• _What is needed_
Examine each line of the data, and copy the ones containing "trials".

• _Provided information_
= = =
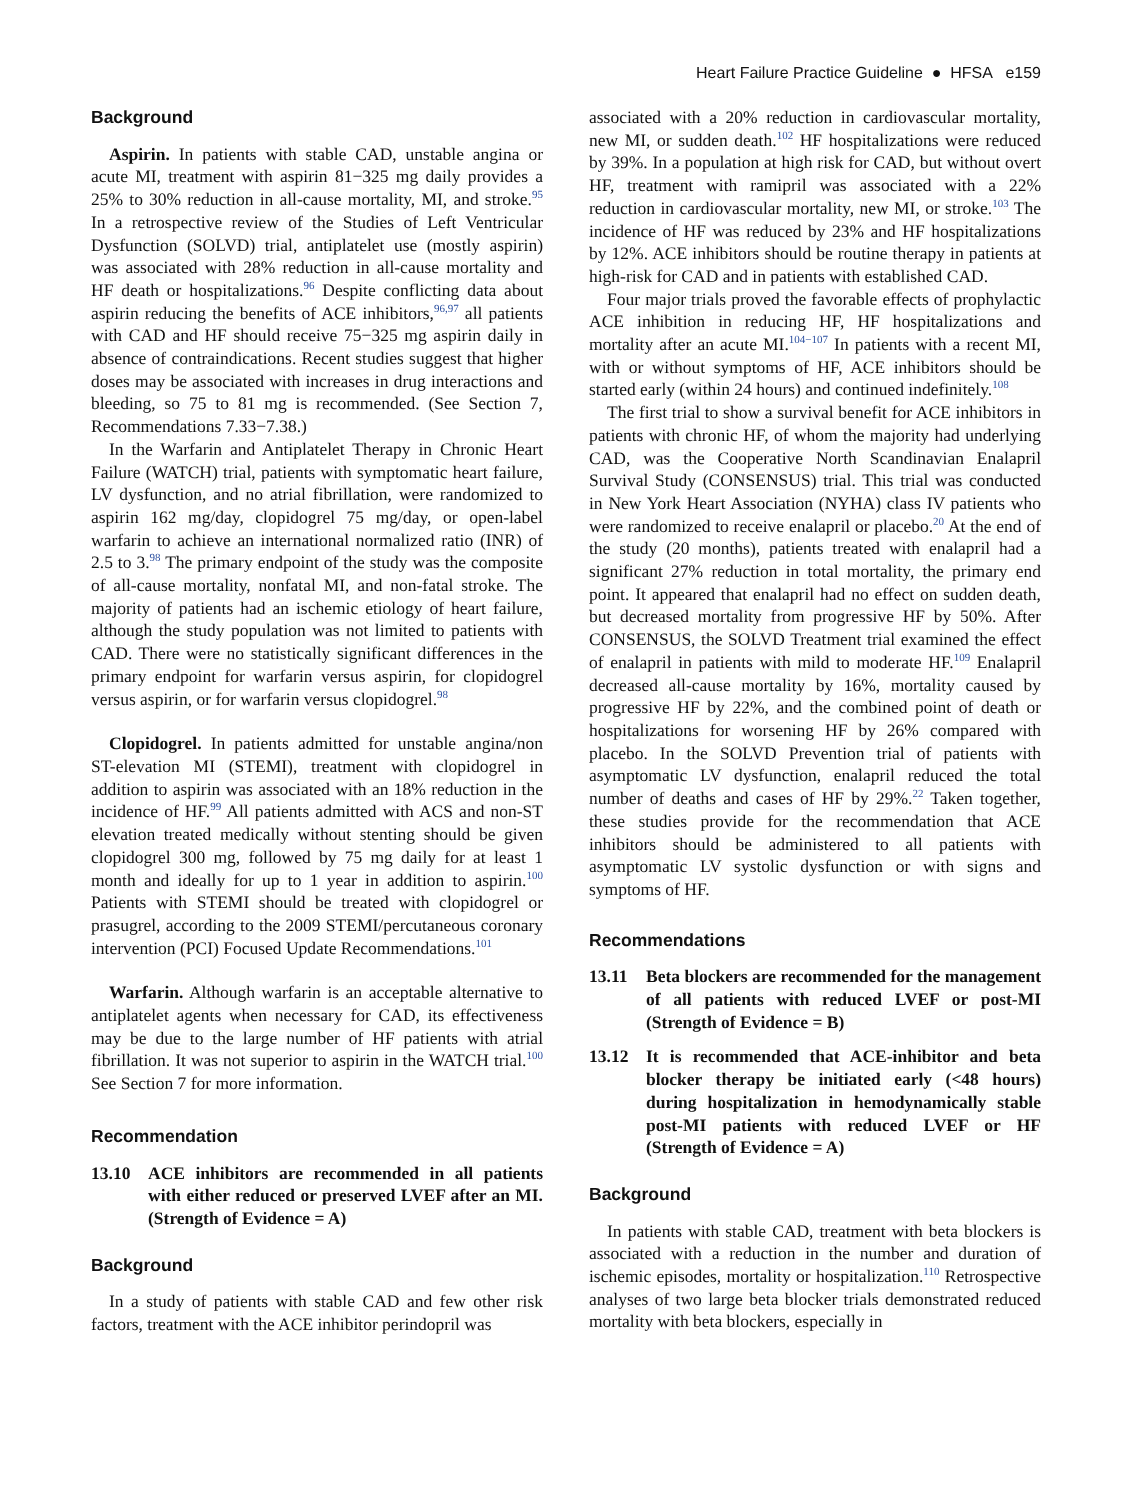Heart Failure Practice Guideline ● HFSA e159
Background
Aspirin. In patients with stable CAD, unstable angina or acute MI, treatment with aspirin 81−325 mg daily provides a 25% to 30% reduction in all-cause mortality, MI, and stroke.<sup>95</sup> In a retrospective review of the Studies of Left Ventricular Dysfunction (SOLVD) trial, antiplatelet use (mostly aspirin) was associated with 28% reduction in all-cause mortality and HF death or hospitalizations.<sup>96</sup> Despite conflicting data about aspirin reducing the benefits of ACE inhibitors,<sup>96,97</sup> all patients with CAD and HF should receive 75−325 mg aspirin daily in absence of contraindications. Recent studies suggest that higher doses may be associated with increases in drug interactions and bleeding, so 75 to 81 mg is recommended. (See Section 7, Recommendations 7.33−7.38.)
In the Warfarin and Antiplatelet Therapy in Chronic Heart Failure (WATCH) trial, patients with symptomatic heart failure, LV dysfunction, and no atrial fibrillation, were randomized to aspirin 162 mg/day, clopidogrel 75 mg/day, or open-label warfarin to achieve an international normalized ratio (INR) of 2.5 to 3.<sup>98</sup> The primary endpoint of the study was the composite of all-cause mortality, nonfatal MI, and non-fatal stroke. The majority of patients had an ischemic etiology of heart failure, although the study population was not limited to patients with CAD. There were no statistically significant differences in the primary endpoint for warfarin versus aspirin, for clopidogrel versus aspirin, or for warfarin versus clopidogrel.<sup>98</sup>
Clopidogrel. In patients admitted for unstable angina/non ST-elevation MI (STEMI), treatment with clopidogrel in addition to aspirin was associated with an 18% reduction in the incidence of HF.<sup>99</sup> All patients admitted with ACS and non-ST elevation treated medically without stenting should be given clopidogrel 300 mg, followed by 75 mg daily for at least 1 month and ideally for up to 1 year in addition to aspirin.<sup>100</sup> Patients with STEMI should be treated with clopidogrel or prasugrel, according to the 2009 STEMI/percutaneous coronary intervention (PCI) Focused Update Recommendations.<sup>101</sup>
Warfarin. Although warfarin is an acceptable alternative to antiplatelet agents when necessary for CAD, its effectiveness may be due to the large number of HF patients with atrial fibrillation. It was not superior to aspirin in the WATCH trial.<sup>100</sup> See Section 7 for more information.
Recommendation
13.10 ACE inhibitors are recommended in all patients with either reduced or preserved LVEF after an MI. (Strength of Evidence = A)
Background
In a study of patients with stable CAD and few other risk factors, treatment with the ACE inhibitor perindopril was
associated with a 20% reduction in cardiovascular mortality, new MI, or sudden death.<sup>102</sup> HF hospitalizations were reduced by 39%. In a population at high risk for CAD, but without overt HF, treatment with ramipril was associated with a 22% reduction in cardiovascular mortality, new MI, or stroke.<sup>103</sup> The incidence of HF was reduced by 23% and HF hospitalizations by 12%. ACE inhibitors should be routine therapy in patients at high-risk for CAD and in patients with established CAD.
Four major trials proved the favorable effects of prophylactic ACE inhibition in reducing HF, HF hospitalizations and mortality after an acute MI.<sup>104−107</sup> In patients with a recent MI, with or without symptoms of HF, ACE inhibitors should be started early (within 24 hours) and continued indefinitely.<sup>108</sup>
The first trial to show a survival benefit for ACE inhibitors in patients with chronic HF, of whom the majority had underlying CAD, was the Cooperative North Scandinavian Enalapril Survival Study (CONSENSUS) trial. This trial was conducted in New York Heart Association (NYHA) class IV patients who were randomized to receive enalapril or placebo.<sup>20</sup> At the end of the study (20 months), patients treated with enalapril had a significant 27% reduction in total mortality, the primary end point. It appeared that enalapril had no effect on sudden death, but decreased mortality from progressive HF by 50%. After CONSENSUS, the SOLVD Treatment trial examined the effect of enalapril in patients with mild to moderate HF.<sup>109</sup> Enalapril decreased all-cause mortality by 16%, mortality caused by progressive HF by 22%, and the combined point of death or hospitalizations for worsening HF by 26% compared with placebo. In the SOLVD Prevention trial of patients with asymptomatic LV dysfunction, enalapril reduced the total number of deaths and cases of HF by 29%.<sup>22</sup> Taken together, these studies provide for the recommendation that ACE inhibitors should be administered to all patients with asymptomatic LV systolic dysfunction or with signs and symptoms of HF.
Recommendations
13.11 Beta blockers are recommended for the management of all patients with reduced LVEF or post-MI (Strength of Evidence = B)
13.12 It is recommended that ACE-inhibitor and beta blocker therapy be initiated early (<48 hours) during hospitalization in hemodynamically stable post-MI patients with reduced LVEF or HF (Strength of Evidence = A)
Background
In patients with stable CAD, treatment with beta blockers is associated with a reduction in the number and duration of ischemic episodes, mortality or hospitalization.<sup>110</sup> Retrospective analyses of two large beta blocker trials demonstrated reduced mortality with beta blockers, especially in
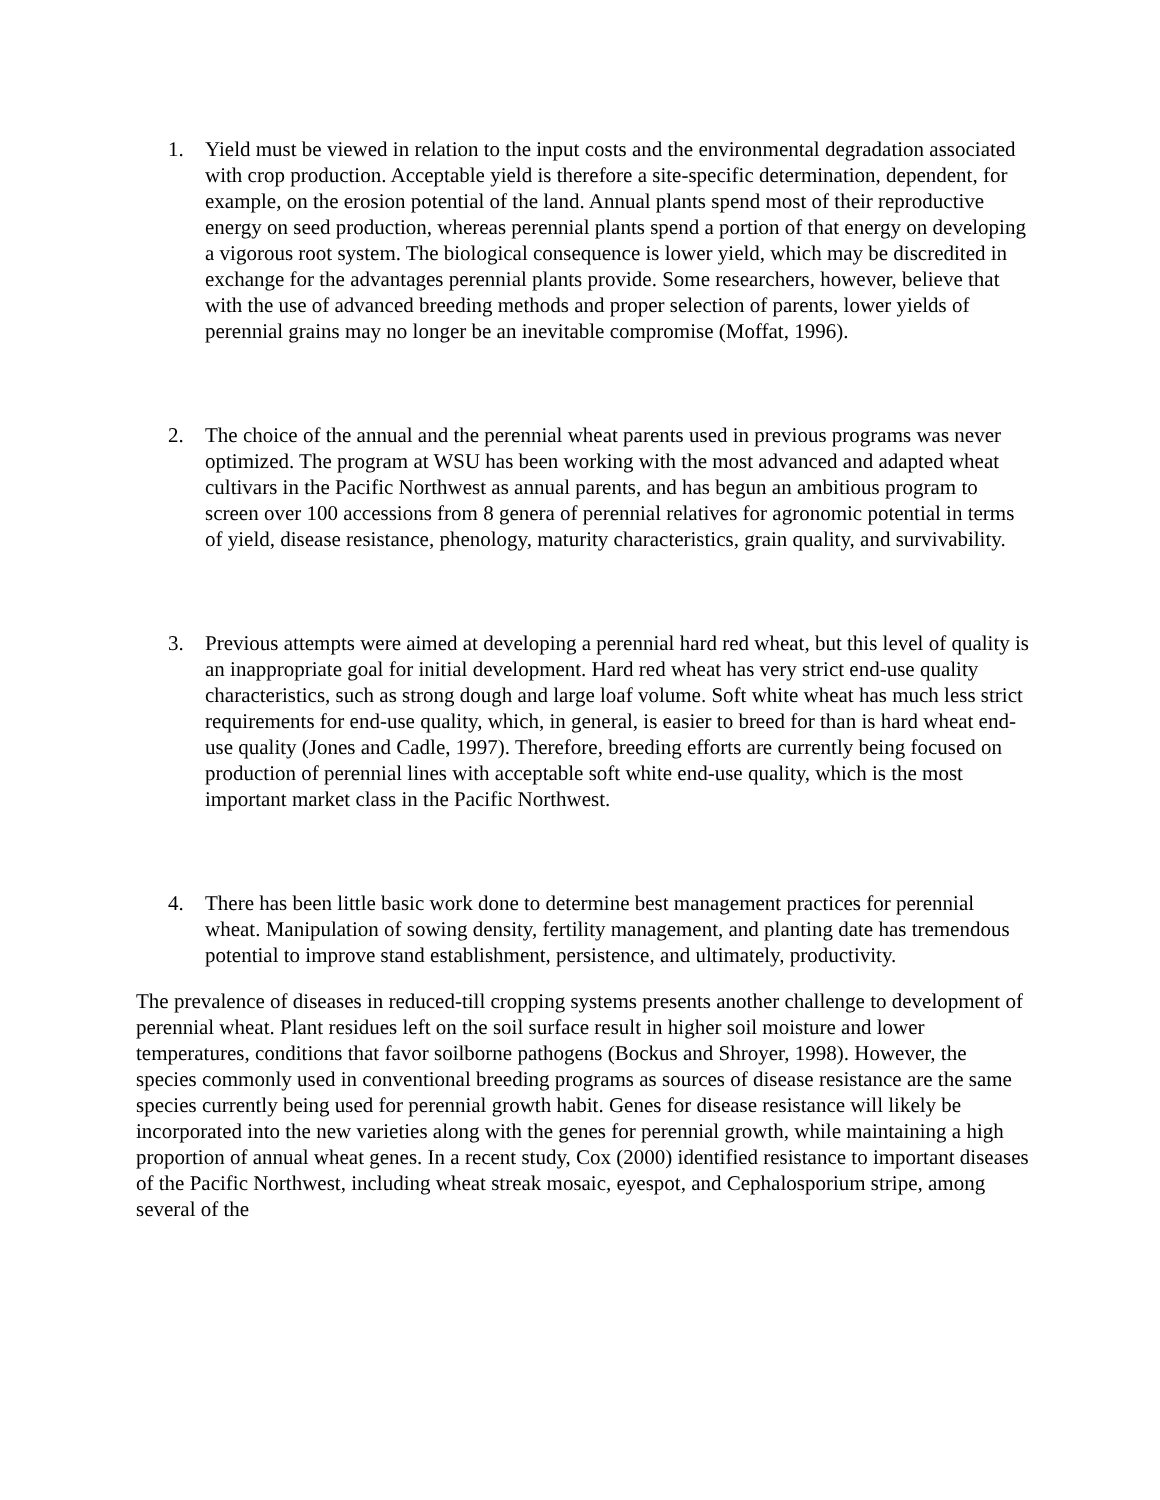1. Yield must be viewed in relation to the input costs and the environmental degradation associated with crop production. Acceptable yield is therefore a site-specific determination, dependent, for example, on the erosion potential of the land. Annual plants spend most of their reproductive energy on seed production, whereas perennial plants spend a portion of that energy on developing a vigorous root system. The biological consequence is lower yield, which may be discredited in exchange for the advantages perennial plants provide. Some researchers, however, believe that with the use of advanced breeding methods and proper selection of parents, lower yields of perennial grains may no longer be an inevitable compromise (Moffat, 1996).
2. The choice of the annual and the perennial wheat parents used in previous programs was never optimized. The program at WSU has been working with the most advanced and adapted wheat cultivars in the Pacific Northwest as annual parents, and has begun an ambitious program to screen over 100 accessions from 8 genera of perennial relatives for agronomic potential in terms of yield, disease resistance, phenology, maturity characteristics, grain quality, and survivability.
3. Previous attempts were aimed at developing a perennial hard red wheat, but this level of quality is an inappropriate goal for initial development. Hard red wheat has very strict end-use quality characteristics, such as strong dough and large loaf volume. Soft white wheat has much less strict requirements for end-use quality, which, in general, is easier to breed for than is hard wheat end-use quality (Jones and Cadle, 1997). Therefore, breeding efforts are currently being focused on production of perennial lines with acceptable soft white end-use quality, which is the most important market class in the Pacific Northwest.
4. There has been little basic work done to determine best management practices for perennial wheat. Manipulation of sowing density, fertility management, and planting date has tremendous potential to improve stand establishment, persistence, and ultimately, productivity.
The prevalence of diseases in reduced-till cropping systems presents another challenge to development of perennial wheat. Plant residues left on the soil surface result in higher soil moisture and lower temperatures, conditions that favor soilborne pathogens (Bockus and Shroyer, 1998). However, the species commonly used in conventional breeding programs as sources of disease resistance are the same species currently being used for perennial growth habit. Genes for disease resistance will likely be incorporated into the new varieties along with the genes for perennial growth, while maintaining a high proportion of annual wheat genes. In a recent study, Cox (2000) identified resistance to important diseases of the Pacific Northwest, including wheat streak mosaic, eyespot, and Cephalosporium stripe, among several of the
= = =
• _Answer section_
Four major trials proved the favorable effects of prophylactic ACE inhibition in reducing HF, HF hospitalizations and mortality after an acute MI.<sup>104−107</sup> In patients with a recent MI, with or without symptoms of HF, ACE inhibitors should be started early (within 24 hours) and continued indefinitely.<sup>108</sup>
In patients with stable CAD, treatment with beta blockers is associated with a reduction in the number and duration of ischemic episodes, mortality or hospitalization.<sup>110</sup> Retrospective analyses of two large beta blocker trials demonstrated reduced mortality with beta blockers, especially in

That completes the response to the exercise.